Top of INPUT

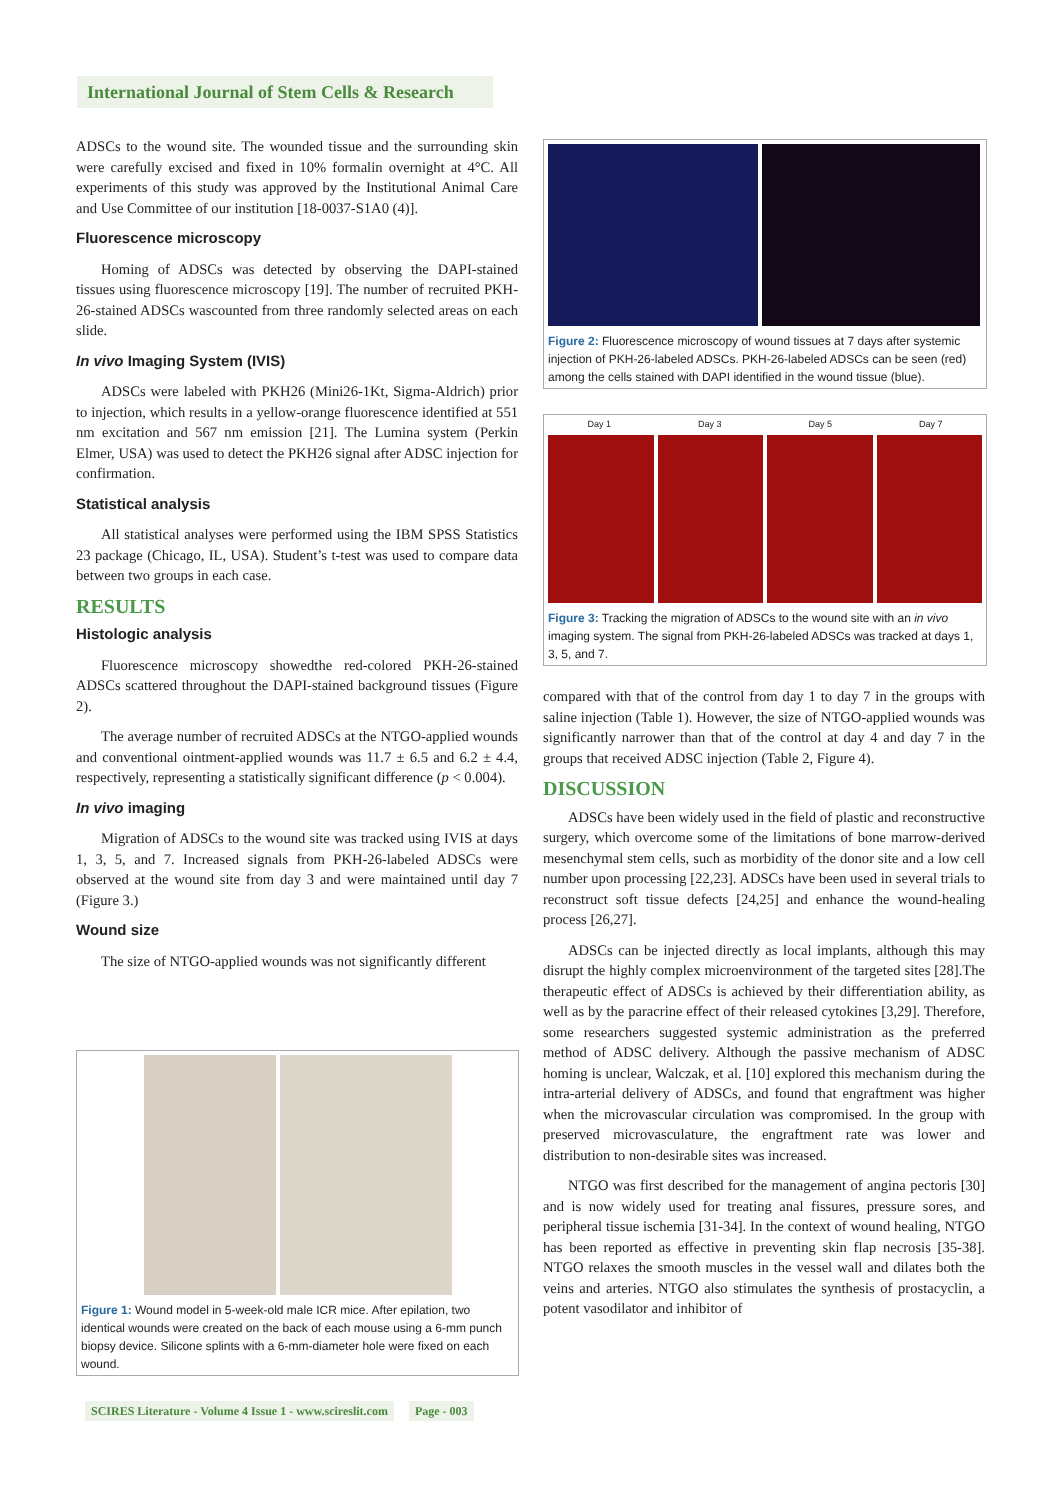International Journal of Stem Cells & Research
ADSCs to the wound site. The wounded tissue and the surrounding skin were carefully excised and fixed in 10% formalin overnight at 4°C. All experiments of this study was approved by the Institutional Animal Care and Use Committee of our institution [18-0037-S1A0 (4)].
Fluorescence microscopy
Homing of ADSCs was detected by observing the DAPI-stained tissues using fluorescence microscopy [19]. The number of recruited PKH-26-stained ADSCs wascounted from three randomly selected areas on each slide.
In vivo Imaging System (IVIS)
ADSCs were labeled with PKH26 (Mini26-1Kt, Sigma-Aldrich) prior to injection, which results in a yellow-orange fluorescence identified at 551 nm excitation and 567 nm emission [21]. The Lumina system (Perkin Elmer, USA) was used to detect the PKH26 signal after ADSC injection for confirmation.
Statistical analysis
All statistical analyses were performed using the IBM SPSS Statistics 23 package (Chicago, IL, USA). Student’s t-test was used to compare data between two groups in each case.
RESULTS
Histologic analysis
Fluorescence microscopy showedthe red-colored PKH-26-stained ADSCs scattered throughout the DAPI-stained background tissues (Figure 2).
The average number of recruited ADSCs at the NTGO-applied wounds and conventional ointment-applied wounds was 11.7 ± 6.5 and 6.2 ± 4.4, respectively, representing a statistically significant difference (p < 0.004).
In vivo imaging
Migration of ADSCs to the wound site was tracked using IVIS at days 1, 3, 5, and 7. Increased signals from PKH-26-labeled ADSCs were observed at the wound site from day 3 and were maintained until day 7 (Figure 3.)
Wound size
The size of NTGO-applied wounds was not significantly different
Figure 1: Wound model in 5-week-old male ICR mice. After epilation, two identical wounds were created on the back of each mouse using a 6-mm punch biopsy device. Silicone splints with a 6-mm-diameter hole were fixed on each wound.
Figure 2: Fluorescence microscopy of wound tissues at 7 days after systemic injection of PKH-26-labeled ADSCs. PKH-26-labeled ADSCs can be seen (red) among the cells stained with DAPI identified in the wound tissue (blue).
Day 1 Day 3 Day 5 Day 7
Figure 3: Tracking the migration of ADSCs to the wound site with an in vivo imaging system. The signal from PKH-26-labeled ADSCs was tracked at days 1, 3, 5, and 7.
compared with that of the control from day 1 to day 7 in the groups with saline injection (Table 1). However, the size of NTGO-applied wounds was significantly narrower than that of the control at day 4 and day 7 in the groups that received ADSC injection (Table 2, Figure 4).
DISCUSSION
ADSCs have been widely used in the field of plastic and reconstructive surgery, which overcome some of the limitations of bone marrow-derived mesenchymal stem cells, such as morbidity of the donor site and a low cell number upon processing [22,23]. ADSCs have been used in several trials to reconstruct soft tissue defects [24,25] and enhance the wound-healing process [26,27].
ADSCs can be injected directly as local implants, although this may disrupt the highly complex microenvironment of the targeted sites [28].The therapeutic effect of ADSCs is achieved by their differentiation ability, as well as by the paracrine effect of their released cytokines [3,29]. Therefore, some researchers suggested systemic administration as the preferred method of ADSC delivery. Although the passive mechanism of ADSC homing is unclear, Walczak, et al. [10] explored this mechanism during the intra-arterial delivery of ADSCs, and found that engraftment was higher when the microvascular circulation was compromised. In the group with preserved microvasculature, the engraftment rate was lower and distribution to non-desirable sites was increased.
NTGO was first described for the management of angina pectoris [30] and is now widely used for treating anal fissures, pressure sores, and peripheral tissue ischemia [31-34]. In the context of wound healing, NTGO has been reported as effective in preventing skin flap necrosis [35-38]. NTGO relaxes the smooth muscles in the vessel wall and dilates both the veins and arteries. NTGO also stimulates the synthesis of prostacyclin, a potent vasodilator and inhibitor of
SCIRES Literature - Volume 4 Issue 1 - www.scireslit.com Page - 003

Bottom of INPUT

Retype the entries above exactly, starting at their first line and ending with the line that holds "In vivo Imaging System (IVIS)"; pictures stay out.

International Journal of Stem Cells & Research
ADSCs to the wound site. The wounded tissue and the surrounding skin were carefully excised and fixed in 10% formalin overnight at 4°C. All experiments of this study was approved by the Institutional Animal Care and Use Committee of our institution [18-0037-S1A0 (4)].
Fluorescence microscopy
Homing of ADSCs was detected by observing the DAPI-stained tissues using fluorescence microscopy [19]. The number of recruited PKH-26-stained ADSCs wascounted from three randomly selected areas on each slide.
In vivo Imaging System (IVIS)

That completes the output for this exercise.